Clad in the orange and black colors of the Philadelphia Flyers, they were practicing their hockey moves under the direction of legendary former Flyer Bob “Hound” Kelly.
“Good job. That’s perfect,” Kelly shouted in encouragement.
The scene was Sea Isle’s “Hooked on Hockey” clinic, a popular annual event that city officials estimate started about 15 years ago.
“Families book their summer vacations here based on this event. Even in dreadfully hot weather, they’re here,” explained Cheryl Castor, the assistant superintendent of the city’s Division of Recreation, which organizes the clinic with the Flyers.
Castor added that the Flyers name and Kelly’s presence are two powerful draws.
The Bisson family, of Quebec City, Canada, stumbled upon the clinic Thursday while taking their vacation in Sea Isle.
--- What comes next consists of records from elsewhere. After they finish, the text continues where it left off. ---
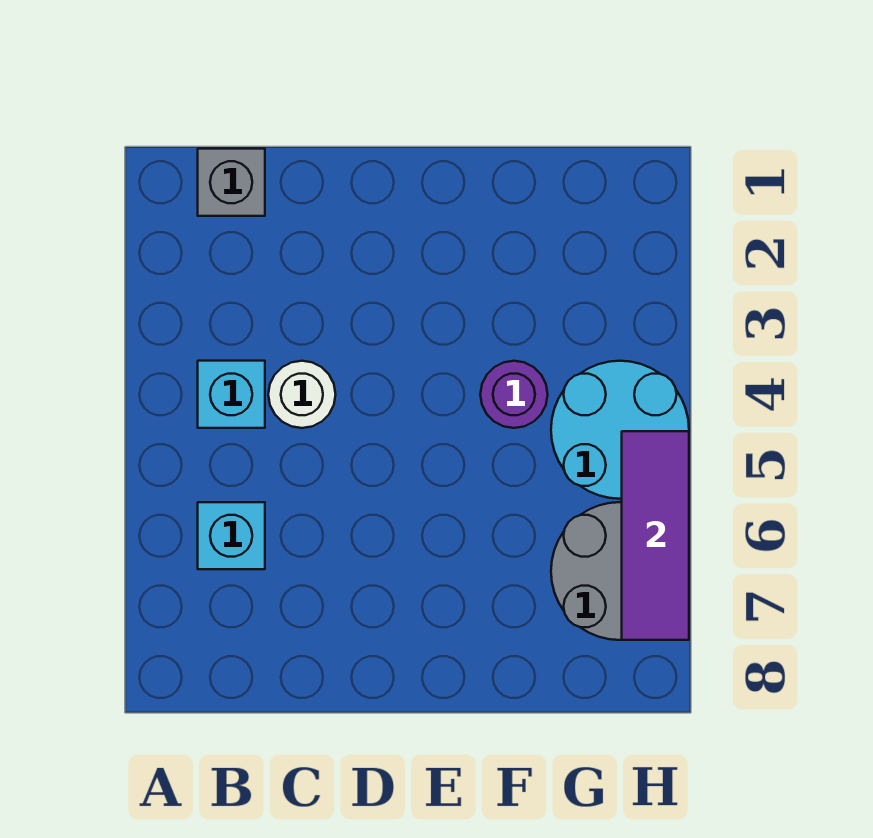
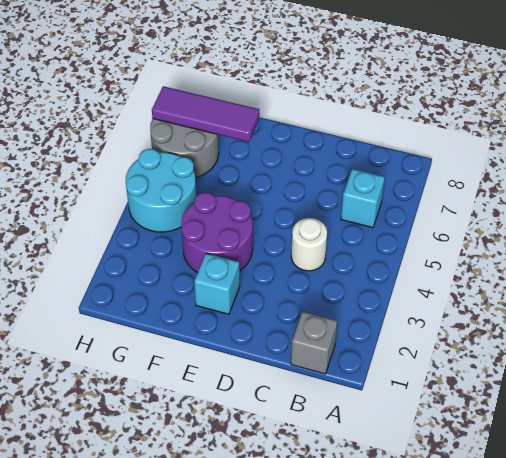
cyan 1x1 brick [198,361,265,428] -> cyan 1x1 brick moved to [194,253,240,314]
purple 1x1 round brick [480,361,548,428] -> purple 2x2 round brick [181,192,253,273]
purple 1x3 tile [622,431,689,640] -> purple 1x3 tile turned to [152,86,259,142]

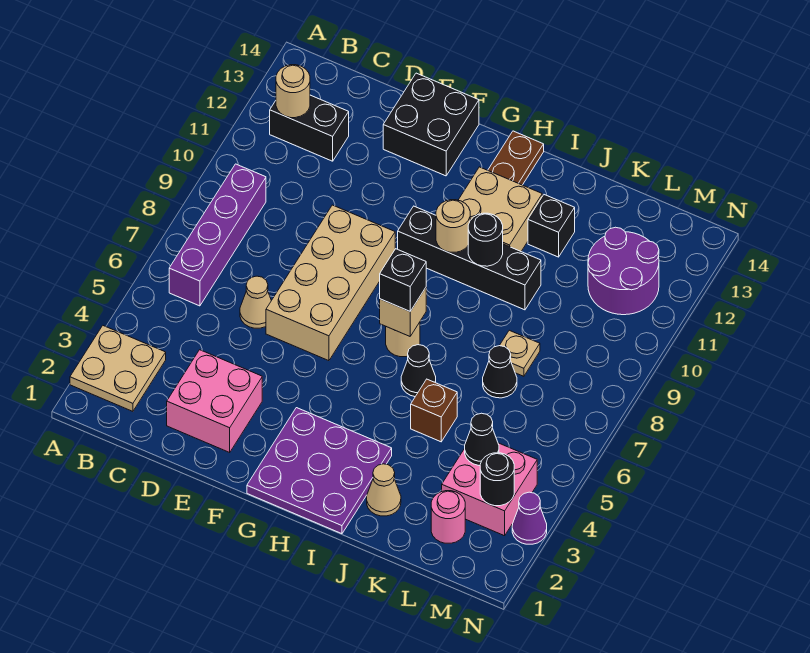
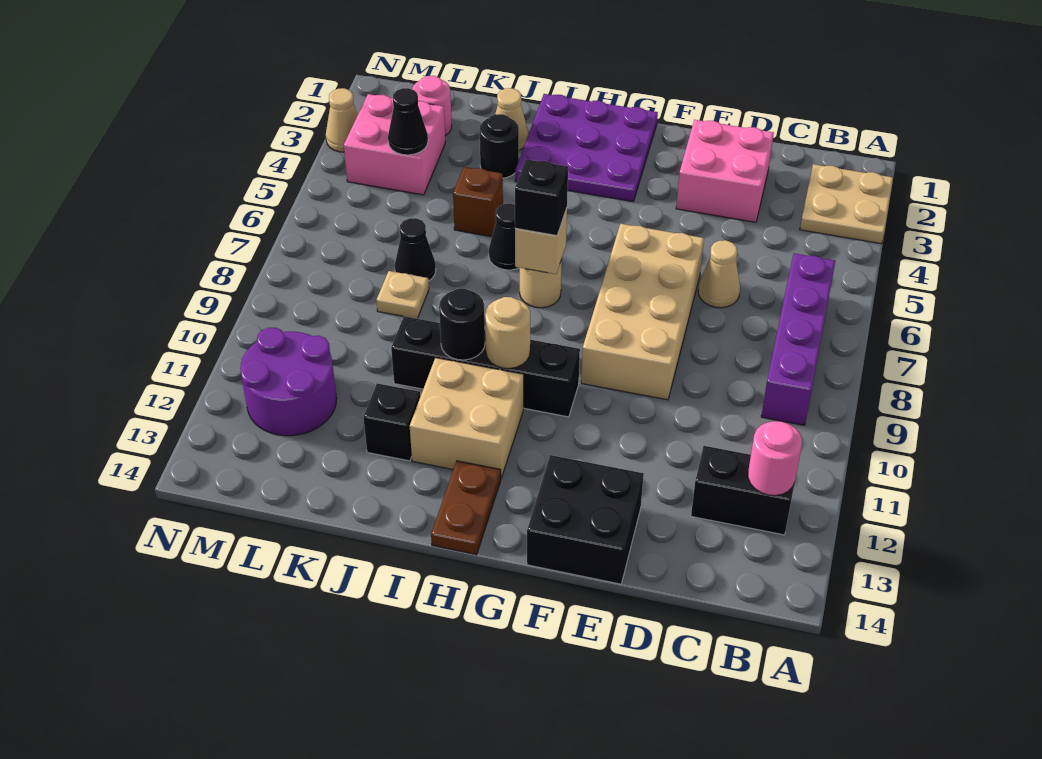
tan 1x1 round brick [276,65,310,118] -> pink 1x1 round brick [748,421,802,496]
black 1x1 round brick [480,453,514,506] -> black 1x1 round brick moved to [480,114,519,178]
purple 1x1 cone [512,492,547,544] -> tan 1x1 cone [326,88,358,152]

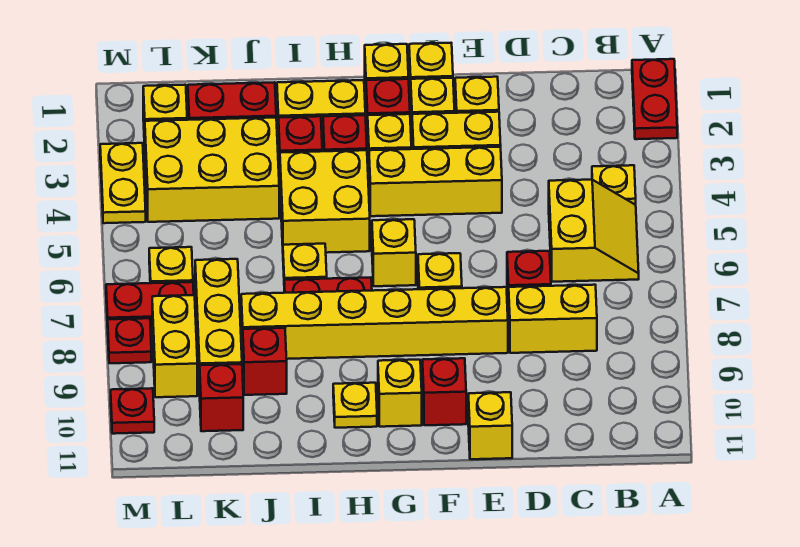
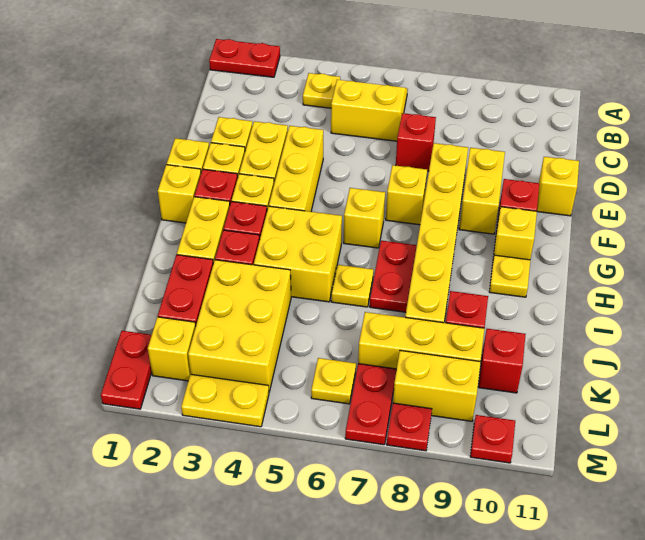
yellow 1x2 brick [509,285,597,353] -> yellow 1x2 brick moved to [459,148,505,234]
none -> red 1x2 plate [101,331,152,409]

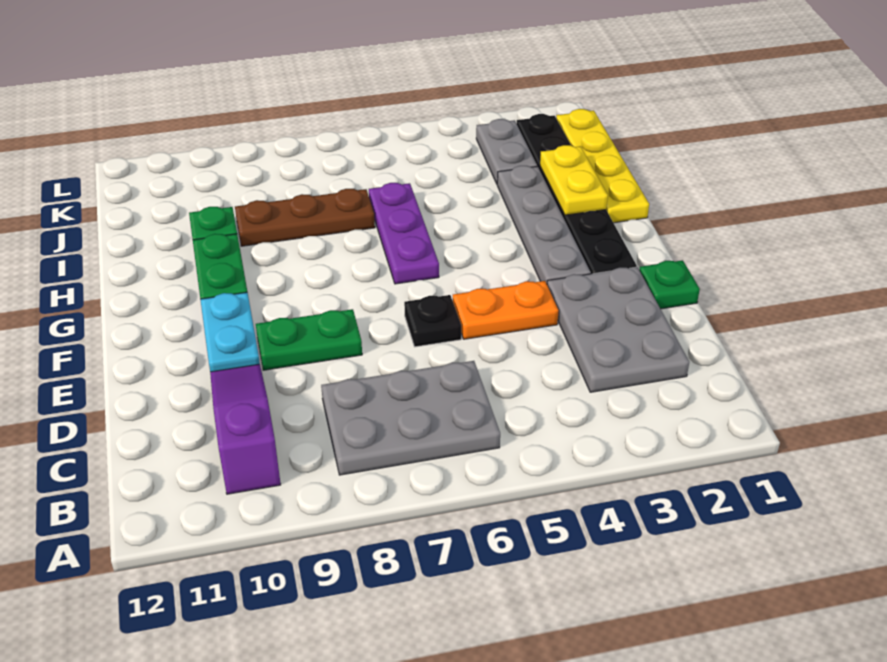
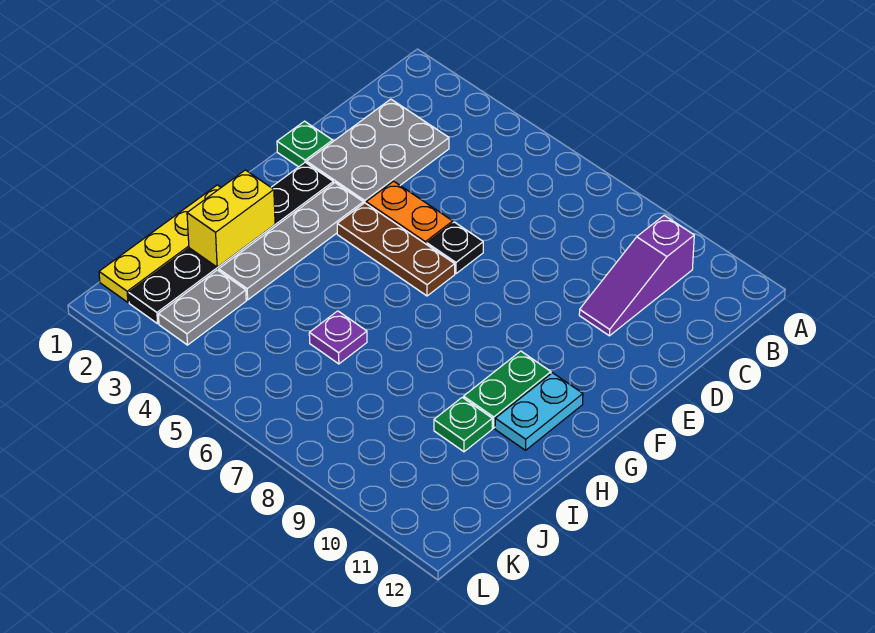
grey 2x3 plate [321,361,500,475] -> none
green 1x2 plate [256,309,362,370] -> none
cyan 1x2 plate [200,292,260,372] -> cyan 1x2 plate moved to [495,373,583,450]
purple 1x3 plate [369,183,439,284] -> purple 1x1 plate [309,311,367,364]
yellow 1x2 plate [540,145,608,215] -> yellow 1x2 brick [187,170,275,267]
brown 1x3 plate [235,189,375,246] -> brown 1x3 plate moved to [337,203,455,296]

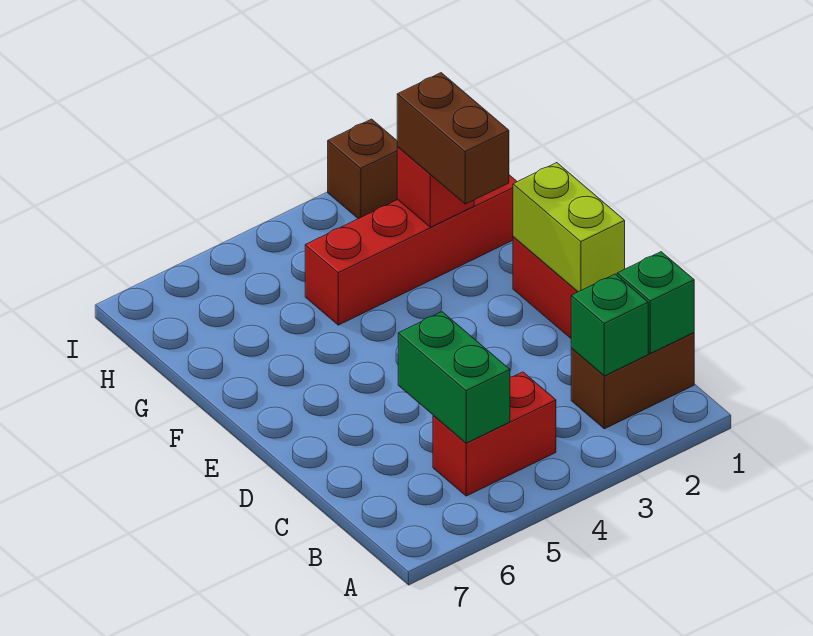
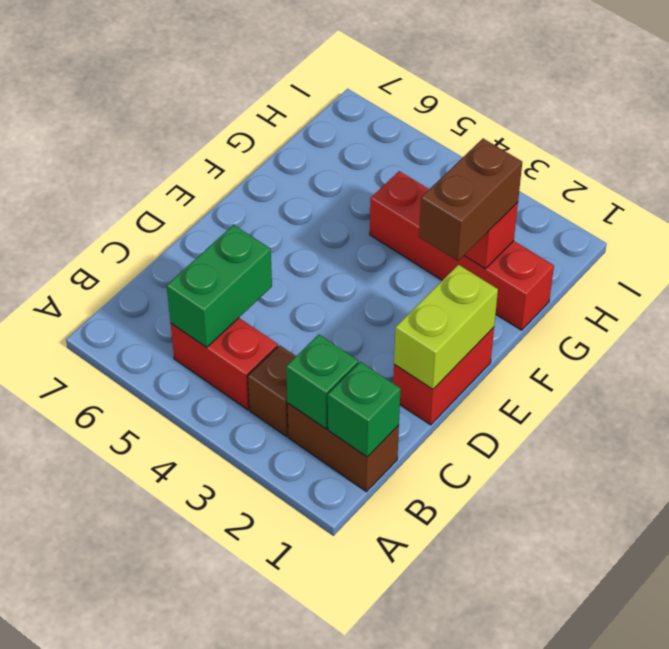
brown 1x1 brick [328,119,398,219] -> brown 1x1 brick moved to [248,345,296,436]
Philippe Bisson, 13, who plays in a Canadian junior hockey league, practiced his moves under the watchful eyes of his parents and sister.
“It was fun,” Philippe said. “I liked learning how to shoot.”
Philippe’s mother and father, Nancy and Jean-Francois Bisson, recalled how their son started playing hockey when he was just 4 years old.
“He was very nervous when he started,” Jean-Francois Bisson said. “He was nervous that he would fall on the ice.”
As an incentive for him to continue playing, Bisson offered to buy his son a Montreal Canadiens jersey. But it turns out that Philippe’s favorite team is the Los Angeles Kings. He also likes the Flyers.
There certainly were a lot of Flyers fans at the clinic. Many of the children wore orange and black Flyers T-shirts embossed with the names of their favorite players on the back.
Dealy Field’s hockey rink doesn’t have ice, so the children play on a covered surface. They use balls instead of hockey pucks
The one-hour clinic teaches children between the ages of 6 and 12 the basic fundamentals of hockey, including stick handling, shooting and passing.
Kelly, who played left wing as a member of the Flyers’ famous “Broad Street Bullies” championship team of the 1970s, stressed that the children are under no pressure.
“They’re basically here to have fun first,” he said.
The 65-year-old Kelly, who retired in 1982, said he has been coming to Sea Isle since 1973 to promote hockey. He now serves as a Flyers ambassador, visiting schools and hockey clinics to teach children the importance of teamwork.
In the 1970s, there were only a dozen teams in the National Hockey League, Kelly recalled. Now, there are 30.
The growth of ice hockey in the United States has created more opportunities for young players, including the possibility of winning college scholarships to further their education, Kelly noted.
“They should use their hockey skills to get their education and go from there,” he said.